Apeine entamée, la deuxième décennie du règne du roi Mohammed VI s’annonce, hélas, menaçante et hautement hostile à l’égard de la presse indépendante. En quelques mois, la période de grâce est semble-t-il devenue caduque, et les attaques contre les journaux se sont intensifiées sous divers prétextes, réels ou imaginaires. Ainsi, après les amendes disproportionnées, les saisies arbitraires et les interrogatoires musclés, l’apogée de cet acharnement s’est conclu il y a quelques jours avec l’interdiction brutale du quotidien indépendant Akhbar al-Youm, et la fermeture de ses locaux à Casablanca à cause de la publication d’une malheureuse caricature sur le récent mariage du prince Moulay Ismaïl, le cousin du roi. Le ministère de l’Intérieur s’est empressé d’accomplir cette obscène exécution sommaire sans le moindre procès ni justification légale et, surtout, dans le non-respect le plus total des lois en vigueur.
Que cette presse marocaine indépendante dont la naissance est liée intrinsèquement à l’avènement du jeune roi et la fameuse «nouvelle ère» soit trébuchante ou maladroite, parfois, n’est pas une raison pour la balayer d’un coup de revers répressif. Cette presse est à l’image du pays. Un Maroc bouillonnant qui patauge entre le modernisme et l’archaïsme d’antan. Un Maroc qui se cherche malgré les paradoxes criants qui l’enchaînent et l’empêchent d’aller de l’avant. Au milieu de ces «Marocs-là», cette jeune presse, arabophone et francophone, a très vite démontré son rôle décisif dans la transition démocratique et s’est transformée en véritable caisse de résonance des préoccupations et des attentes de la nouvelle génération marocaine.
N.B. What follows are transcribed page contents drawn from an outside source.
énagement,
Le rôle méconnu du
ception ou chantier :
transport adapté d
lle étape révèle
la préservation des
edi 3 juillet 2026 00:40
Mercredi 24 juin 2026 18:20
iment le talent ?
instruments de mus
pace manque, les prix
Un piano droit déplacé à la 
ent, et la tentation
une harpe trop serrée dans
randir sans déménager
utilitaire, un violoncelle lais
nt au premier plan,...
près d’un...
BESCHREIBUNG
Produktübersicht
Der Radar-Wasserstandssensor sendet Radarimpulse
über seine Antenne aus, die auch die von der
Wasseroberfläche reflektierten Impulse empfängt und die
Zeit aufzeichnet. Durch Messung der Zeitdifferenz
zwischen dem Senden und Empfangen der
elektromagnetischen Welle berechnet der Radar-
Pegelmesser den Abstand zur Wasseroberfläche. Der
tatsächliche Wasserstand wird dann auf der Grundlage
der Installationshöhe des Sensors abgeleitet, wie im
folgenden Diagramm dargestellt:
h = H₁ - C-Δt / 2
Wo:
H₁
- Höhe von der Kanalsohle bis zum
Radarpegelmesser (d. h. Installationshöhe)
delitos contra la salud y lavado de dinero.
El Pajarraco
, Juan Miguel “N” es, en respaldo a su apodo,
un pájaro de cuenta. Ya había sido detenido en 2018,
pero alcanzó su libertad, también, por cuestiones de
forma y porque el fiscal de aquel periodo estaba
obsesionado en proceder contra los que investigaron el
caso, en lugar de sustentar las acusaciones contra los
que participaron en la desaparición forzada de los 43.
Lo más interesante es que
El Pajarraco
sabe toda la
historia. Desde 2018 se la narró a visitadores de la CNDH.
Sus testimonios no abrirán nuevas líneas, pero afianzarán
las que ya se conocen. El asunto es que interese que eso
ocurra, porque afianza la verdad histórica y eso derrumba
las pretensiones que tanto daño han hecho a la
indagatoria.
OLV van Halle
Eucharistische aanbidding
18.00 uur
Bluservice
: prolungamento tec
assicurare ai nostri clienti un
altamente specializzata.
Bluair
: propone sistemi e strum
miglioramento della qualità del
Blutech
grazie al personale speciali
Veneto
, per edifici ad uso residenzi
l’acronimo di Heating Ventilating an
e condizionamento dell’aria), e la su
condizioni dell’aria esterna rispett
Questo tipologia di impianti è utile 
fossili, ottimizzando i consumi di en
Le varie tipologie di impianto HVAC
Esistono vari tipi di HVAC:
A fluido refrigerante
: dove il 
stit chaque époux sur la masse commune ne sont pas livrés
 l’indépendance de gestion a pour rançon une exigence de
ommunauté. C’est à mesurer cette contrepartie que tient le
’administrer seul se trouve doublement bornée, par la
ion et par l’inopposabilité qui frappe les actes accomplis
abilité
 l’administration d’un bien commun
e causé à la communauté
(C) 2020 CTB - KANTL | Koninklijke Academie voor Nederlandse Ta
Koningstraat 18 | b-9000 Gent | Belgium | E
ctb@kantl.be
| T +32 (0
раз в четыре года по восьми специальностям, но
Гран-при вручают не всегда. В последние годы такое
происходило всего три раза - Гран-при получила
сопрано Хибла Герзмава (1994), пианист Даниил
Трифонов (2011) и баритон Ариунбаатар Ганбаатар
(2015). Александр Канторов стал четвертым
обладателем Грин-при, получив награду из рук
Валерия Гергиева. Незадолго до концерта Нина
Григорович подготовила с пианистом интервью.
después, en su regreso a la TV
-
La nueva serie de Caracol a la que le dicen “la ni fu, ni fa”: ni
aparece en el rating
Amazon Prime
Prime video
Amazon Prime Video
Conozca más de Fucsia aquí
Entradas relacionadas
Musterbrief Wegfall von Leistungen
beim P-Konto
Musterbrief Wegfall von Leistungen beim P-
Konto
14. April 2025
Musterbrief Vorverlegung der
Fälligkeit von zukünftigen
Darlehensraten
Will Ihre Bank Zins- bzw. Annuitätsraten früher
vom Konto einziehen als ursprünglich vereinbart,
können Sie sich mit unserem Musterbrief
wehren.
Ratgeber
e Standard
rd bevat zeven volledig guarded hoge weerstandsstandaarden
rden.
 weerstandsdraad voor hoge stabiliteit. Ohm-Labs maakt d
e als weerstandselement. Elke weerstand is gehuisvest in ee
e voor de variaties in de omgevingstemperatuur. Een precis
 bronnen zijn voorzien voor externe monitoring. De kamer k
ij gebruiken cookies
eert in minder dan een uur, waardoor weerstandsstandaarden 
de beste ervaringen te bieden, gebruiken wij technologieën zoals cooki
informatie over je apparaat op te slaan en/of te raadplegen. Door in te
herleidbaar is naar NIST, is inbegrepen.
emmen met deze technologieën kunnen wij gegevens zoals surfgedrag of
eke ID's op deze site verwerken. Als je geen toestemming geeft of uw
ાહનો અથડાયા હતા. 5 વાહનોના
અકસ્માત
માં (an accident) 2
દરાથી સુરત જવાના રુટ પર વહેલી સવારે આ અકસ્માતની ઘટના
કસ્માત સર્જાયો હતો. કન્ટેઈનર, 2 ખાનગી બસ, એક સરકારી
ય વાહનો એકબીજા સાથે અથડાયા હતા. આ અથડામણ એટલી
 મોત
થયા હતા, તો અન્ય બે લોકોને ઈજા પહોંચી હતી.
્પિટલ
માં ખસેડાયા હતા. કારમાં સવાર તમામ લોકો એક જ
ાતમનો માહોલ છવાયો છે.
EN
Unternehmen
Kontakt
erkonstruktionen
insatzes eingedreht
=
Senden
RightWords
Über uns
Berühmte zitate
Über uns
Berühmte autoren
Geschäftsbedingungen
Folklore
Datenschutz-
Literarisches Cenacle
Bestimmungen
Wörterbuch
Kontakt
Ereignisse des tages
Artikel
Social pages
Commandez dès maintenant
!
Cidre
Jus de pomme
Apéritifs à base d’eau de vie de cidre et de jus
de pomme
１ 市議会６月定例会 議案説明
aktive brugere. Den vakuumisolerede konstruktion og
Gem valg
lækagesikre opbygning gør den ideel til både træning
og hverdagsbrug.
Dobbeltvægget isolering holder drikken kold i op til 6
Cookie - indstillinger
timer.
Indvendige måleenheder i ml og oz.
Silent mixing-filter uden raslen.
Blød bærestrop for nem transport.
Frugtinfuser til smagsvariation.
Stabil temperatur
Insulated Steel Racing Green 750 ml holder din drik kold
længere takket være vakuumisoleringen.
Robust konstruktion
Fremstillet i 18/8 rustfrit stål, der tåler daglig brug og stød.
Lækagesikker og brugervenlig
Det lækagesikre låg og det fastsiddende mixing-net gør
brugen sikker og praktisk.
C’est, aussi, grâce à cette presse-là que les Marocains s’informent correctement sur ce qui se passe dans leur propre pays. Dans un style innovant et transparent, loin de la rhétorique poussiéreuse des organes de presse officielle, les Marocains découvrent et comprennent, non seulement les nouveaux phénomènes qui les entourent mais acquièrent aussi un regard instructif sur les tristes années de leur passé. En l’absence d’une opposition démocratique digne de ce nom, le journalisme indépendant, malgré ses lacunes, se trouve au-devant de la scène. Il catalyse les nouvelles idées face à un pouvoir omniprésent.
Ce travail journalistique a d’ailleurs rendu à ce même pouvoir un inestimable service en pointant les dysfonctionnements, les injustices et la corruption qui empêchent un décollage serein vers un Maroc juste et démocratique. Si les enquêtes, les articles ou les analyses gênent les uns et agacent quelques autres, c’est tout à fait normal, et plutôt hygiénique, dans un pays où le jeu démocratique encore en phase de rodage, est attendu au tournant par les obscurantistes et les nostalgiques des années de plomb. Car en aucun cas, et il faut bien le rappeler aux prédateurs de la liberté d’expression, la presse n’est responsable des maux de la société et des anomalies du système qu’elle tente de décortiquer. Dans ce grand corps malade qui est le Maroc, une presse libre est tout simplement le poumon qui respire cette santé manquante…
Jusqu’à quelques mois encore, la presse marocaine était la vitrine dynamique et joyeuse de la nouvelle ère. Le pouvoir en a bien profité pour établir une communication internationale vantant les mérites d’un jeune roi respectueux de la liberté de la presse. Cette ère-là est malheureusement en train d’errer dans l’absurde et l’arbitraire en se retournant contre ce qu’elle a de plus précieux. Aux oubliettes donc, toutes les promesses mielleuses d’un Maroc démocratique, respectueux des droits de l’homme et de liberté de l’expression.
Maintenant l’ambiance est à l’angoisse et au désœuvrement. Les journalistes sont dans l’incapacité de faire leur travail correctement, leur liberté n’est plus garantie et ils tremblent chaque jour pour leur gagne-pain ou, parfois, pour leur vie tellement les menaces sont pesantes. L’ambiance est devenue aussi quasi insoutenable pour les entrepreneurs et les patrons de presse qui sont poussés à réévaluer leur implication dans un secteur, jadis prometteur et rentable, mais tellement fragile aujourd’hui. Faut-il rappeler qu’à chaque saisie des millions de dirhams s’envolent et des contrats de publicité sont résiliés. Il est encore temps de rectifier le tir et d’installer une relation saine et bénéfique entre l’Etat et la presse en favorisant un climat de confiance, de responsabilité et de respect mutuel. L’histoire moderne nous apprend en effet, qu’aucune démocratie n’est envisageable sans une presse libre et indépendante.
Abdel-Illah Salhi, journaliste, écrivain et ancien rédacteur en chef de l'hebdomadaire marocain Nichane.